§ Exercise instructions:
Extract the source text from every one of the records below, reproducing each line verbatim and omitting the pictures.
** Opening Record set block **
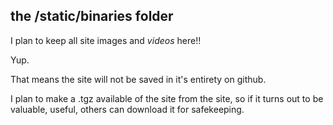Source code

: 
## the /static/binaries folder

I plan to keep all site images and *videos* here!!

Yup.

That means the site will not be saved in it's entirety on github.

I plan to make a .tgz available of the site from the site, so
if it turns out to be valuable, useful, others can download it for safekeeping.

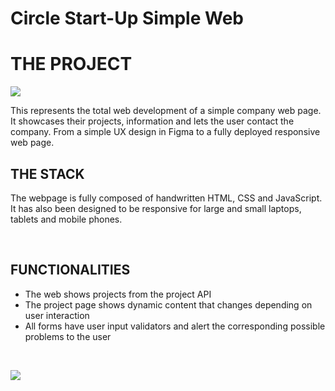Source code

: # Circle Start-Up Simple Web

# THE PROJECT

![](https://media4.giphy.com/media/zOvBKUUEERdNm/giphy.gif?cid=ecf05e47v3rd79ccpmfqt2j4vwivwilicjsepw0si1n3jx28&rid=giphy.gif&ct=g)

This represents the total web development of a simple company web page. It showcases their projects, information and lets the user contact the company.
From a simple UX design in Figma to a fully deployed responsive web page. 


## THE STACK

The webpage is fully composed of handwritten HTML, CSS and JavaScript. It has also been designed to be responsive for large and small laptops, tablets and  mobile phones. 

<br>

## FUNCTIONALITIES

- The web shows projects from the project API 
- The project page shows dynamic content that changes depending on user interaction
- All forms have user input validators and alert the corresponding possible problems to the user

<br>

![](https://media4.giphy.com/media/XnN7miSACMiNZ0jbF6/giphy.gif?cid=ecf05e47algtegfnyj5fz70wsh1gs15wi6mgz9mnfkrp2qfz&rid=giphy.gif&ct=g)

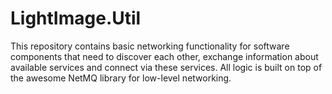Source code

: # LightImage.Util

This repository contains basic networking functionality for software components that need to discover each other, exchange information about available services and connect via these services. All logic is built on top of the awesome NetMQ library for low-level networking.

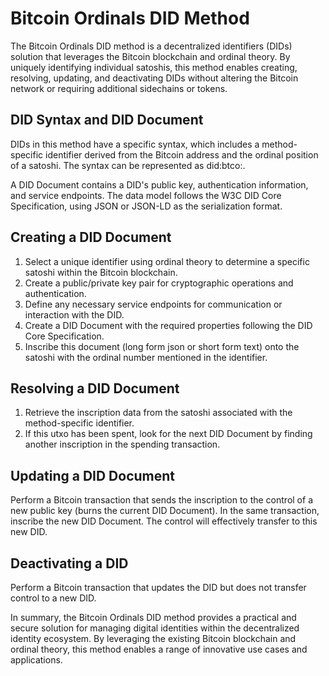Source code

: 
# Bitcoin Ordinals DID Method

The Bitcoin Ordinals DID method is a decentralized identifiers (DIDs) solution that leverages the Bitcoin blockchain and ordinal theory. By uniquely identifying individual satoshis, this method enables creating, resolving, updating, and deactivating DIDs without altering the Bitcoin network or requiring additional sidechains or tokens.

## DID Syntax and DID Document

DIDs in this method have a specific syntax, which includes a method-specific identifier derived from the Bitcoin address and the ordinal position of a satoshi. The syntax can be represented as did:btco:<satoshi>.

A DID Document contains a DID's public key, authentication information, and service endpoints. The data model follows the W3C DID Core Specification, using JSON or JSON-LD as the serialization format.

## Creating a DID Document

1. Select a unique identifier using ordinal theory to determine a specific satoshi within the Bitcoin blockchain.
2. Create a public/private key pair for cryptographic operations and authentication.
3. Define any necessary service endpoints for communication or interaction with the DID.
4. Create a DID Document with the required properties following the DID Core Specification.
5. Inscribe this document (long form json or short form text) onto the satoshi with the ordinal number mentioned in the identifier.

## Resolving a DID Document

1. Retrieve the inscription data from the satoshi associated with the method-specific identifier.
2. If this utxo has been spent, look for the next DID Document by finding another inscription in the spending transaction.

## Updating a DID Document

Perform a Bitcoin transaction that sends the inscription to the control of a new public key (burns the current DID Document).
In the same transaction, inscribe the new DID Document.
The control will effectively transfer to this new DID.

## Deactivating a DID

Perform a Bitcoin transaction that updates the DID but does not transfer control to a new DID.

In summary, the Bitcoin Ordinals DID method provides a practical and secure solution for managing digital identities within the decentralized identity ecosystem. By leveraging the existing Bitcoin blockchain and ordinal theory, this method enables a range of innovative use cases and applications.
** Closing Record set block **
§ Result of the task:
Source code

: 
## the /static/binaries folder

I plan to keep all site images and *videos* here!!

Yup.

That means the site will not be saved in it's entirety on github.

I plan to make a .tgz available of the site from the site, so
if it turns out to be valuable, useful, others can download it for safekeeping.

Source code

: # Circle Start-Up Simple Web

# THE PROJECT

![](https://media4.giphy.com/media/zOvBKUUEERdNm/giphy.gif?cid=ecf05e47v3rd79ccpmfqt2j4vwivwilicjsepw0si1n3jx28&rid=giphy.gif&ct=g)

This represents the total web development of a simple company web page. It showcases their projects, information and lets the user contact the company.
From a simple UX design in Figma to a fully deployed responsive web page. 


## THE STACK

The webpage is fully composed of handwritten HTML, CSS and JavaScript. It has also been designed to be responsive for large and small laptops, tablets and  mobile phones. 

<br>

## FUNCTIONALITIES

- The web shows projects from the project API 
- The project page shows dynamic content that changes depending on user interaction
- All forms have user input validators and alert the corresponding possible problems to the user

<br>

![](https://media4.giphy.com/media/XnN7miSACMiNZ0jbF6/giphy.gif?cid=ecf05e47algtegfnyj5fz70wsh1gs15wi6mgz9mnfkrp2qfz&rid=giphy.gif&ct=g)

Source code

: # LightImage.Util

This repository contains basic networking functionality for software components that need to discover each other, exchange information about available services and connect via these services. All logic is built on top of the awesome NetMQ library for low-level networking.

Source code

: 
# Bitcoin Ordinals DID Method

The Bitcoin Ordinals DID method is a decentralized identifiers (DIDs) solution that leverages the Bitcoin blockchain and ordinal theory. By uniquely identifying individual satoshis, this method enables creating, resolving, updating, and deactivating DIDs without altering the Bitcoin network or requiring additional sidechains or tokens.

## DID Syntax and DID Document

DIDs in this method have a specific syntax, which includes a method-specific identifier derived from the Bitcoin address and the ordinal position of a satoshi. The syntax can be represented as did:btco:<satoshi>.

A DID Document contains a DID's public key, authentication information, and service endpoints. The data model follows the W3C DID Core Specification, using JSON or JSON-LD as the serialization format.

## Creating a DID Document

1. Select a unique identifier using ordinal theory to determine a specific satoshi within the Bitcoin blockchain.
2. Create a public/private key pair for cryptographic operations and authentication.
3. Define any necessary service endpoints for communication or interaction with the DID.
4. Create a DID Document with the required properties following the DID Core Specification.
5. Inscribe this document (long form json or short form text) onto the satoshi with the ordinal number mentioned in the identifier.

## Resolving a DID Document

1. Retrieve the inscription data from the satoshi associated with the method-specific identifier.
2. If this utxo has been spent, look for the next DID Document by finding another inscription in the spending transaction.

## Updating a DID Document

Perform a Bitcoin transaction that sends the inscription to the control of a new public key (burns the current DID Document).
In the same transaction, inscribe the new DID Document.
The control will effectively transfer to this new DID.

## Deactivating a DID

Perform a Bitcoin transaction that updates the DID but does not transfer control to a new DID.

In summary, the Bitcoin Ordinals DID method provides a practical and secure solution for managing digital identities within the decentralized identity ecosystem. By leveraging the existing Bitcoin blockchain and ordinal theory, this method enables a range of innovative use cases and applications.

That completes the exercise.